PROBLEM REQUIREMENTS >>
Retype every entry exactly, character for character.

━━━━━ GIVEN RECORDS

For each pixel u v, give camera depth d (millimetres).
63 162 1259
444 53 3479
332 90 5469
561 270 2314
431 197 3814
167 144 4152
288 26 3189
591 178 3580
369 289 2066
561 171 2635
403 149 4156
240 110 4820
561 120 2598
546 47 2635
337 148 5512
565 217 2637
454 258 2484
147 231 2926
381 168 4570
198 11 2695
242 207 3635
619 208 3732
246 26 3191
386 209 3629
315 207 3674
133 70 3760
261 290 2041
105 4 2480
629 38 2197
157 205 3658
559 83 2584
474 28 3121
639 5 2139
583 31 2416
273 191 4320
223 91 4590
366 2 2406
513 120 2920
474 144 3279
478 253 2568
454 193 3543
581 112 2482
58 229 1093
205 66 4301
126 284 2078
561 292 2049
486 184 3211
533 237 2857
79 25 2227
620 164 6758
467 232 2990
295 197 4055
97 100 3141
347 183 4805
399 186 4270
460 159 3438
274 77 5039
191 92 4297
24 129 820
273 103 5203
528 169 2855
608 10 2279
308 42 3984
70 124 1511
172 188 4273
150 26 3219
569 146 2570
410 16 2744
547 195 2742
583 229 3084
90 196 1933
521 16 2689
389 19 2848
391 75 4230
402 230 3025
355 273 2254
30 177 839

━━━━━━━━━━

ANSWER SPACE >>
For each pixel u v, give camera depth d (millimetres).
63 162 1259
444 53 3479
332 90 5469
561 270 2314
431 197 3814
167 144 4152
288 26 3189
591 178 3580
369 289 2066
561 171 2635
403 149 4156
240 110 4820
561 120 2598
546 47 2635
337 148 5512
565 217 2637
454 258 2484
147 231 2926
381 168 4570
198 11 2695
242 207 3635
619 208 3732
246 26 3191
386 209 3629
315 207 3674
133 70 3760
261 290 2041
105 4 2480
629 38 2197
157 205 3658
559 83 2584
474 28 3121
639 5 2139
583 31 2416
273 191 4320
223 91 4590
366 2 2406
513 120 2920
474 144 3279
478 253 2568
454 193 3543
581 112 2482
58 229 1093
205 66 4301
126 284 2078
561 292 2049
486 184 3211
533 237 2857
79 25 2227
620 164 6758
467 232 2990
295 197 4055
97 100 3141
347 183 4805
399 186 4270
460 159 3438
274 77 5039
191 92 4297
24 129 820
273 103 5203
528 169 2855
608 10 2279
308 42 3984
70 124 1511
172 188 4273
150 26 3219
569 146 2570
410 16 2744
547 195 2742
583 229 3084
90 196 1933
521 16 2689
389 19 2848
391 75 4230
402 230 3025
355 273 2254
30 177 839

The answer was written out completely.